[DATA TO USE start]

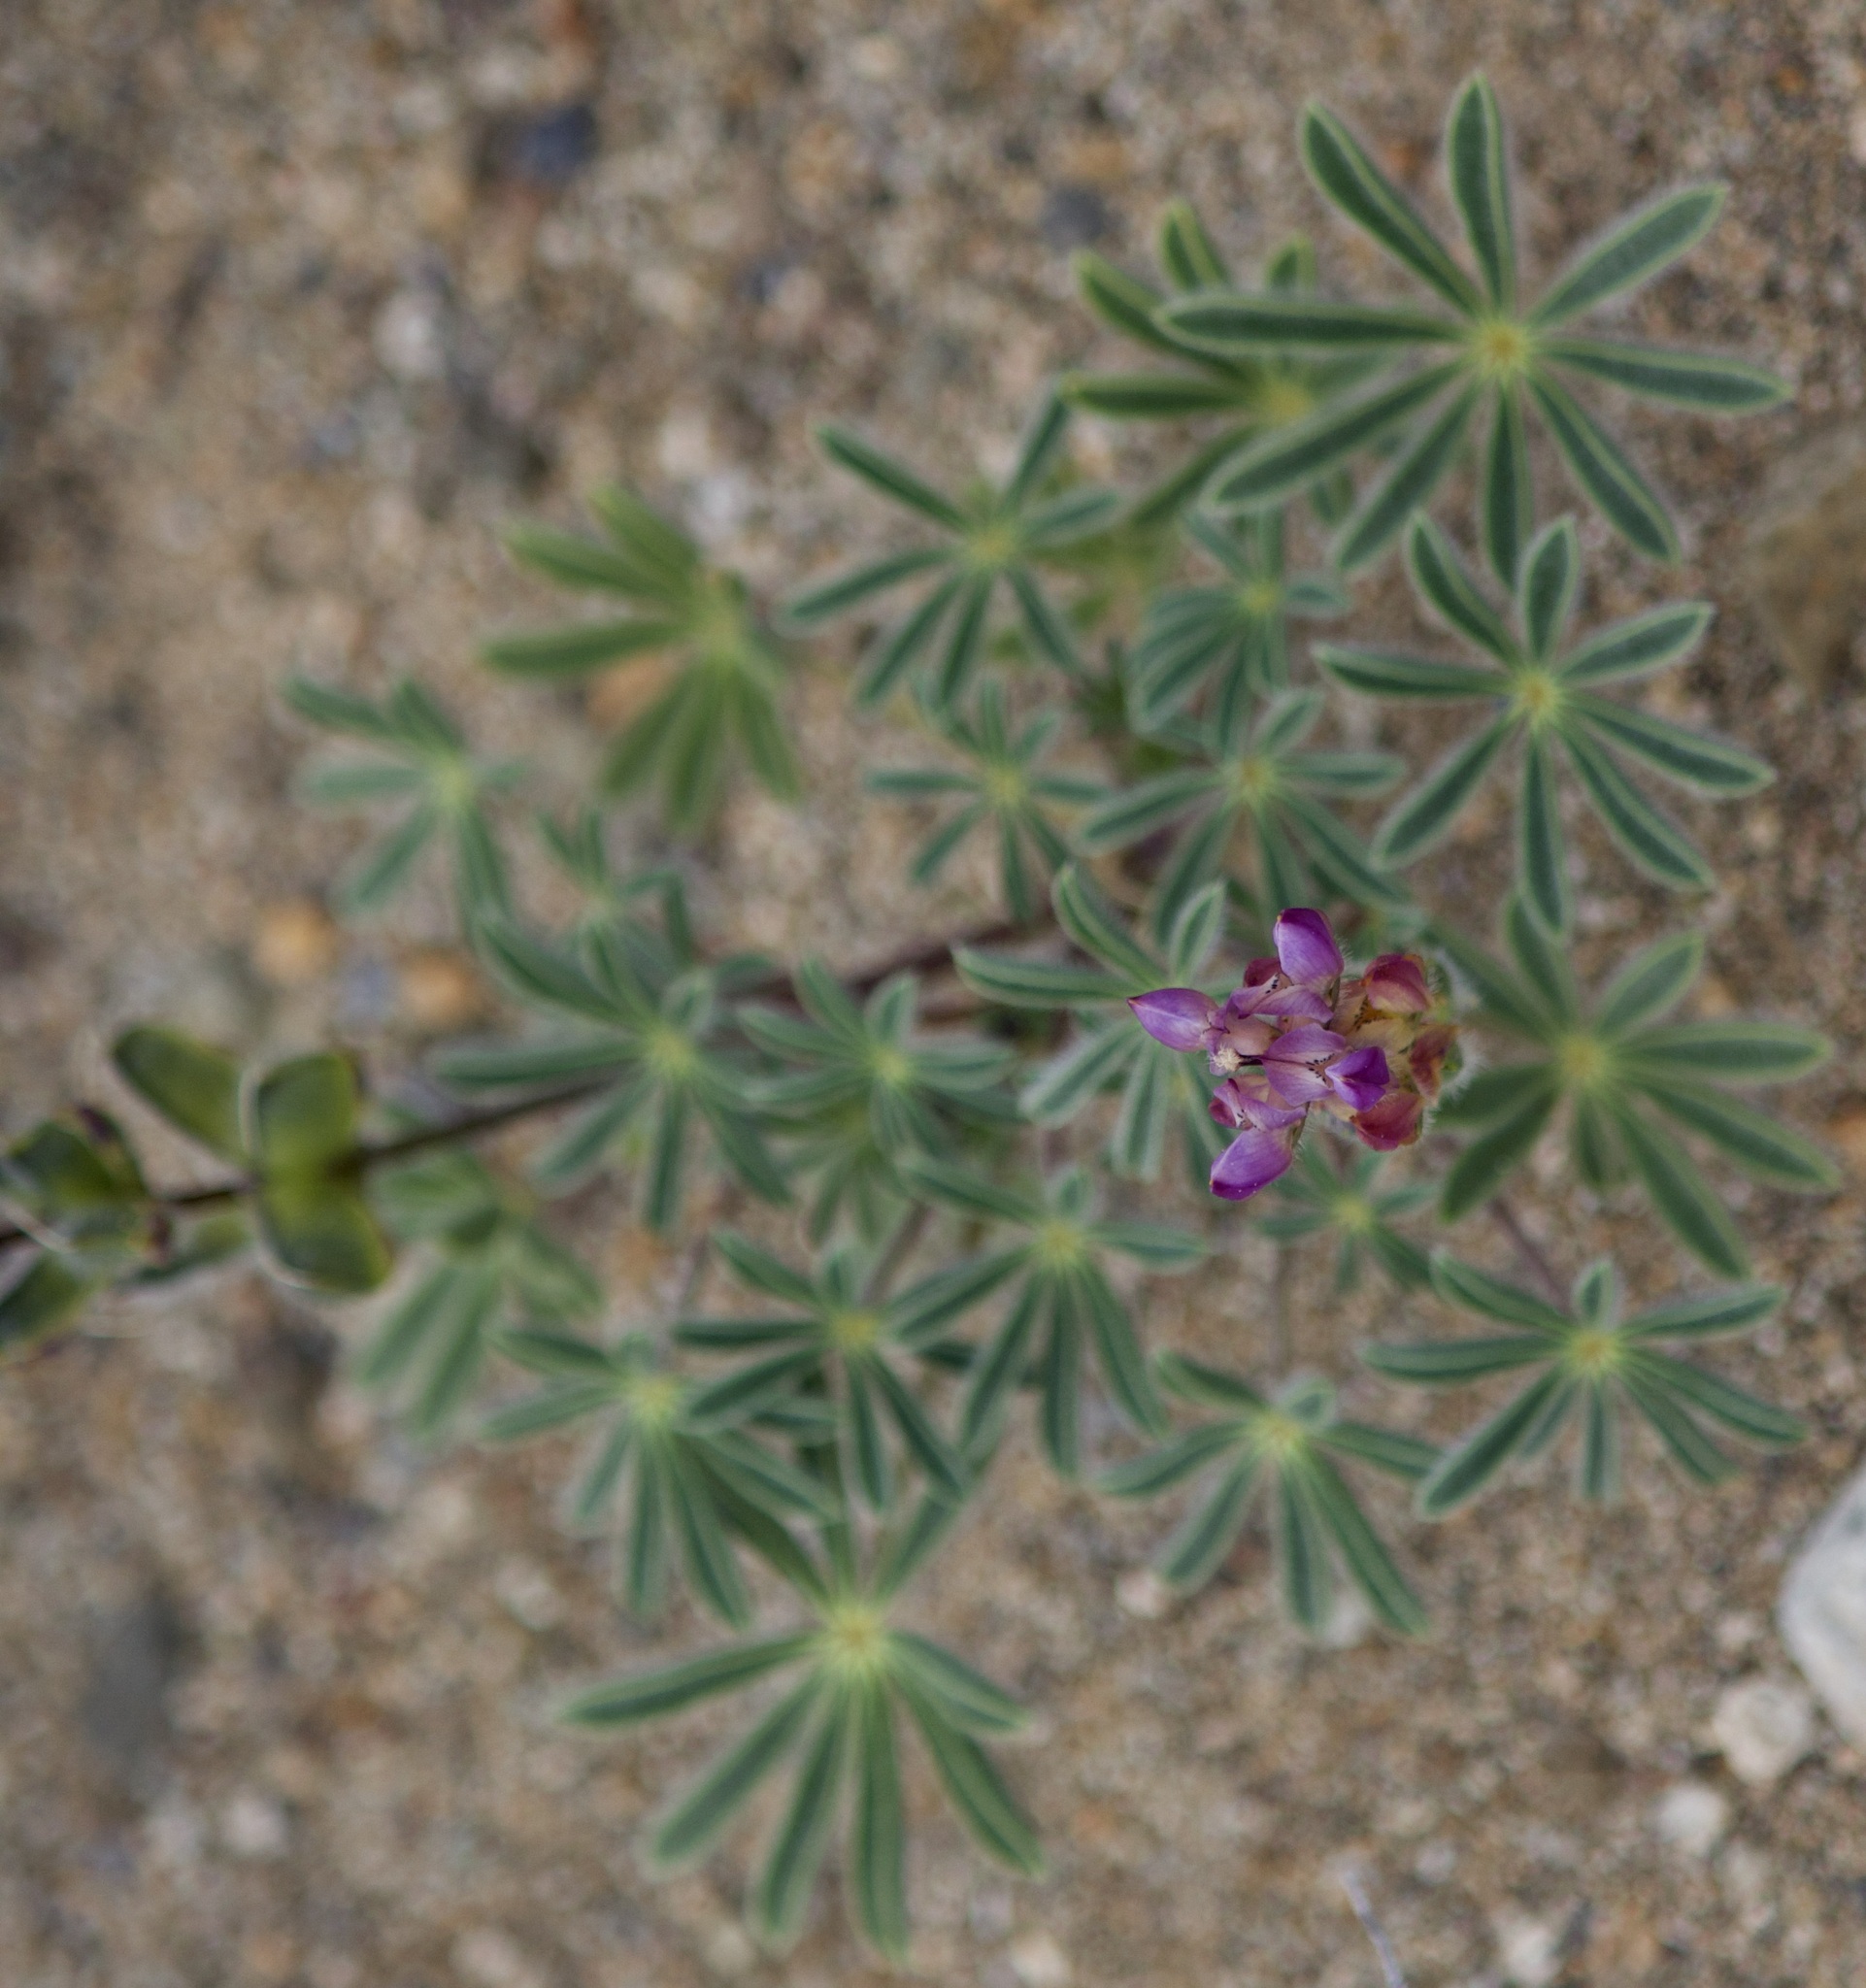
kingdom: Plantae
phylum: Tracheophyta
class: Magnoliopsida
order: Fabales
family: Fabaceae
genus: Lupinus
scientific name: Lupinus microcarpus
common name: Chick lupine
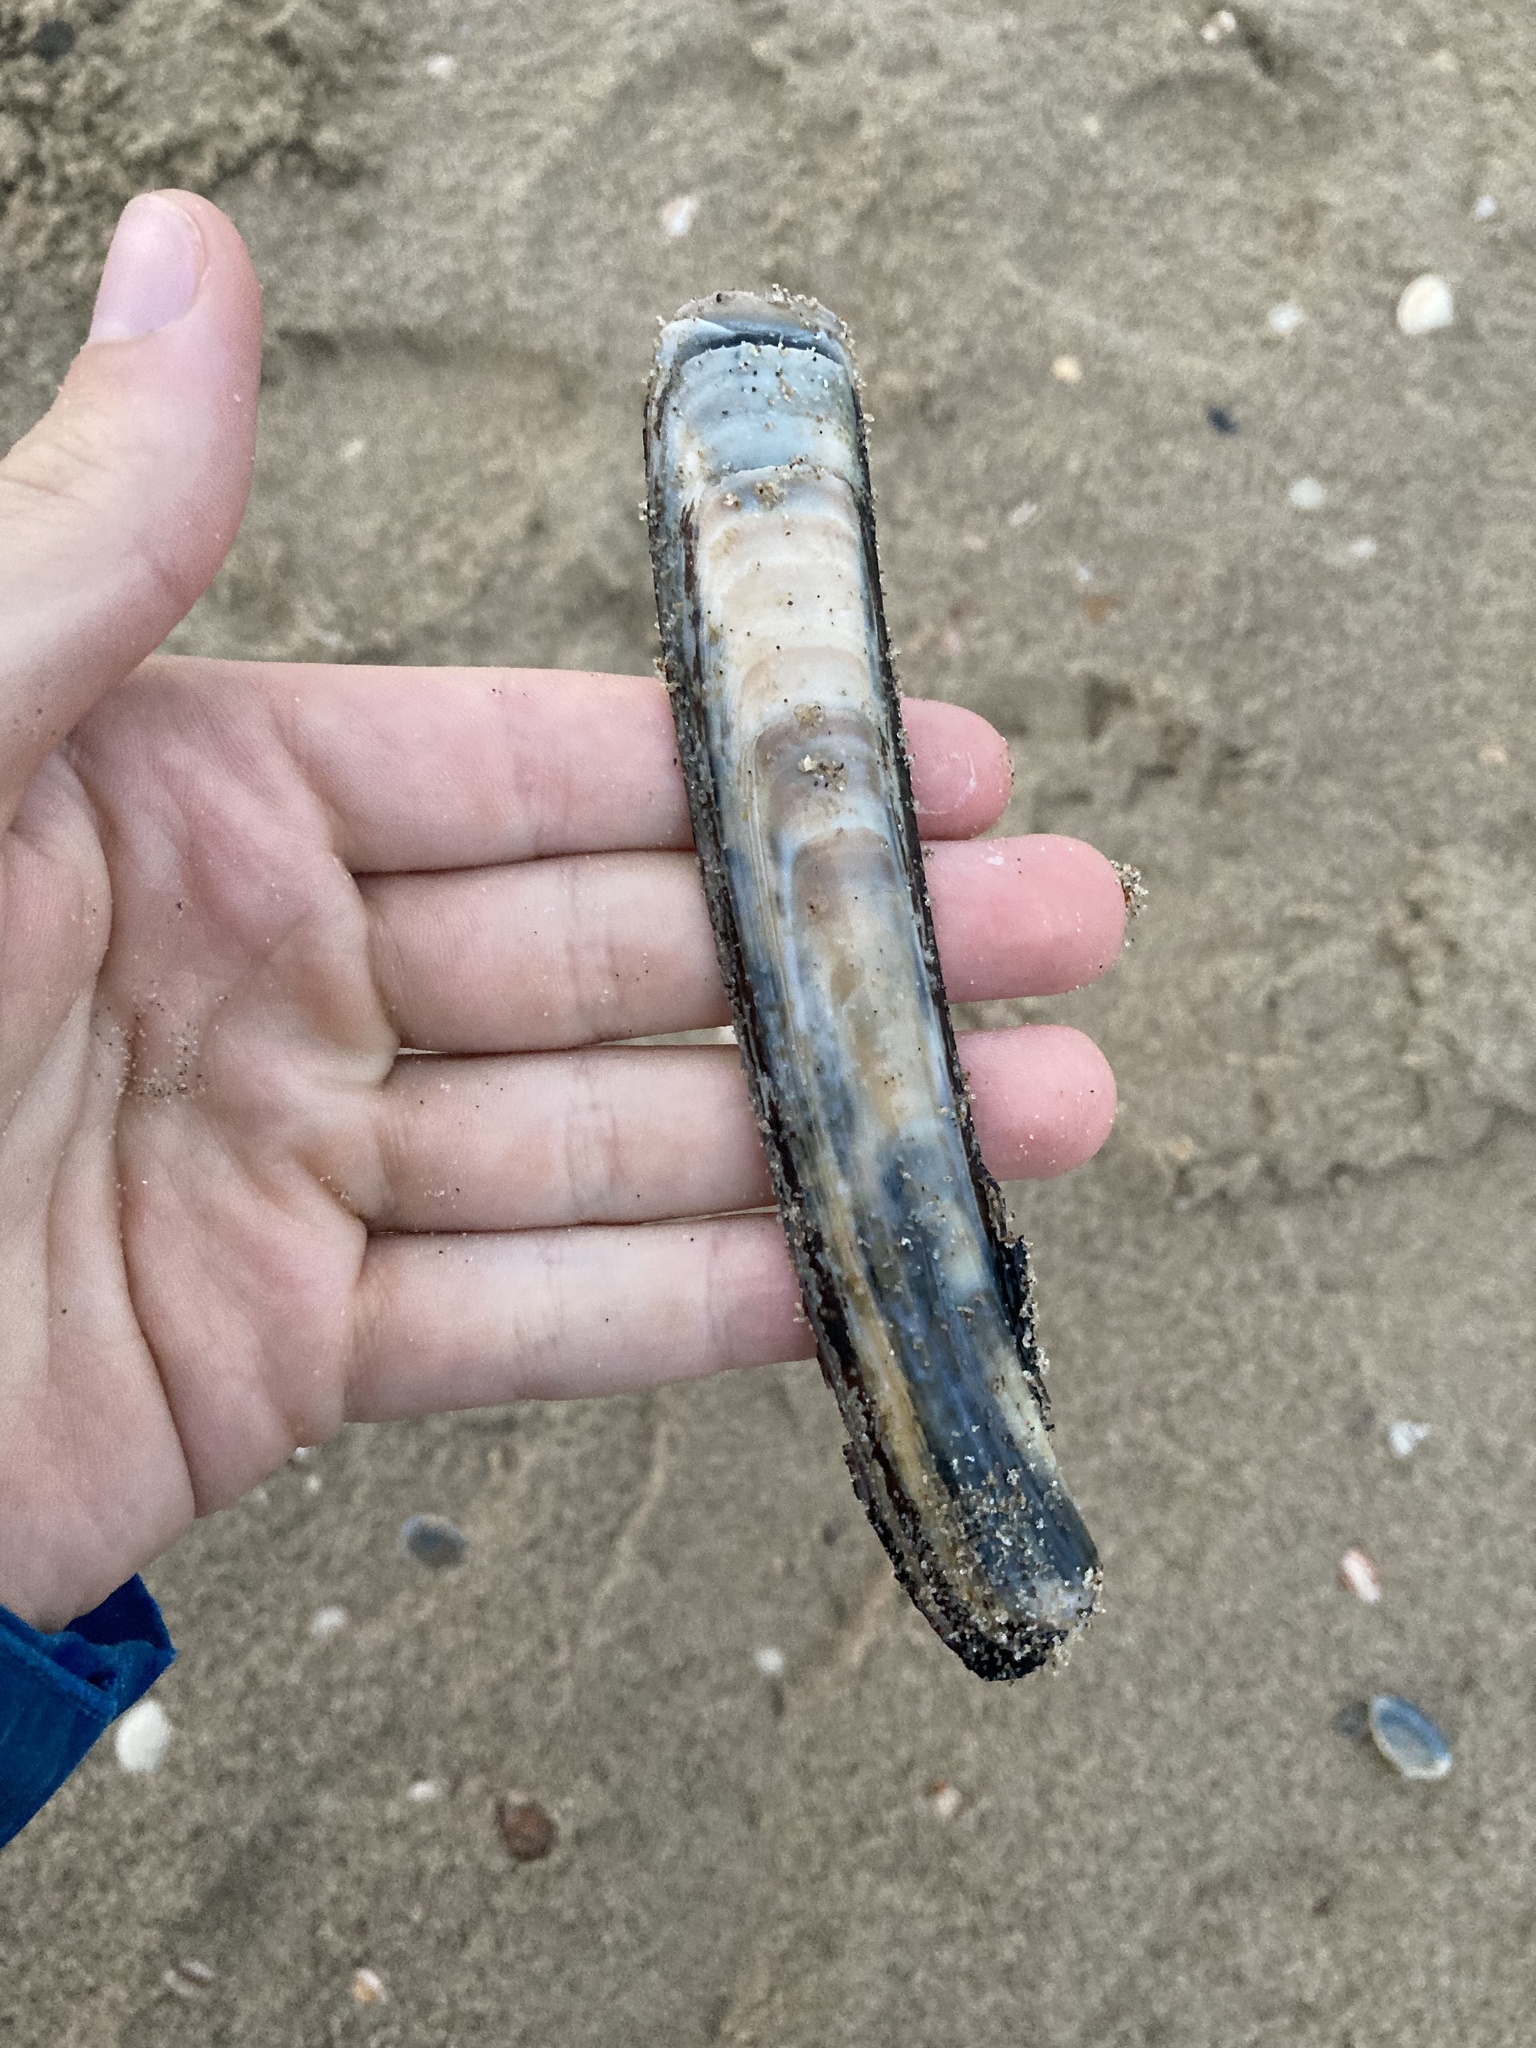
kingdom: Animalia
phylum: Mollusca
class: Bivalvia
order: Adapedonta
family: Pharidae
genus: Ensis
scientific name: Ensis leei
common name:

[DATA TO USE end]

TASK DIRECTIONS:
Reproduce every line of the listing above word for word, leaving out the pictures.

EXPECTED ANSWER:
kingdom: Plantae
phylum: Tracheophyta
class: Magnoliopsida
order: Fabales
family: Fabaceae
genus: Lupinus
scientific name: Lupinus microcarpus
common name: Chick lupine
kingdom: Animalia
phylum: Mollusca
class: Bivalvia
order: Adapedonta
family: Pharidae
genus: Ensis
scientific name: Ensis leei
common name:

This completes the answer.